Maureen Johnson’s The Name of the Star is a highly entertaining page turner. This is the first book I’ve read by Johnson, and now I get why her fans adore her. I read it in one sitting on a cold and rainy day on a large overstuffed chair in a stranger’s home, which is quite possibly the very best way to read chillers, if not the most social way to spend an afternoon.
Set in present day London, Rory flies from her swamp town in Louisiana to London on the very day a gruesome murder has the whole city whispering about a Jack the Ripper copycat. The news doesn’t phase her much. After all, she’s busy unpacking and preparing for her senior year of high school at a boarding school in Wexford – Jack’s old haunting grounds.
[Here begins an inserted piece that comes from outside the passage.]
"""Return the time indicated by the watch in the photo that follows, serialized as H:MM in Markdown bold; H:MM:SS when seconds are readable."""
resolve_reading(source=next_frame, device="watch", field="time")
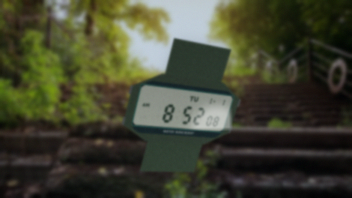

Still, the eery similarities of the murder sends the media into a frenzy, and soon most of Rory’s classmates would rather talk of death than go to class. Then a second more gruesome murder occurs, and getting homework done is a distant memory. Amidst the frenzy, Rory develops a slight crush on her roommate’s friend Jerome. When he invites them both to the boy’s dormitory roof to lookout for the New Ripper on the night he’s supposed to strike again, she sneaks over without hesitation. This scene gave me that classic horror movie urge to shout at the screen for doing exactly what always gets them killed.
Later that night she looks out her bedroom window and takes in the city thinking:
This, I realized, is what I came for. This night. These people. This feeling buzzing through the air. – Rory
Never mind that the feeling in the air is terror, and that no one else seems to see or hear the strange man she has a habit of crossing paths with. But after the fourth copycat murder, it’s clear Rory knows more about this New Ripper than the cops and Ripper “experts” that descend on the city. Though London has cameras on nearly every corner, the culprit has somehow evaded getting caught on tape.
When fear finally kicks in, Rory is comforted by another roommate:
Fear can’t hurt you. When it washes over you, give it no power. It’s a snake with no venom. Remember that. That knowledge can save you. – Boo
Things are always scarier when they’re unseen, and that holds here. My attention dipped at the climax, but then it spiked by the next scene. Labeled Book 1 of Shades of London, this is the first in what I hope will be a long long series.
You can totally judge this book by its gorgeous cover. Johnson gives us a peak at the murderer’s point of view so you see this tale unfold from both perspectives, the haunter and the haunted. It’s atmospheric, scary and perfectly paced. Somehow she sustains tension on every single page, and for that I hate her.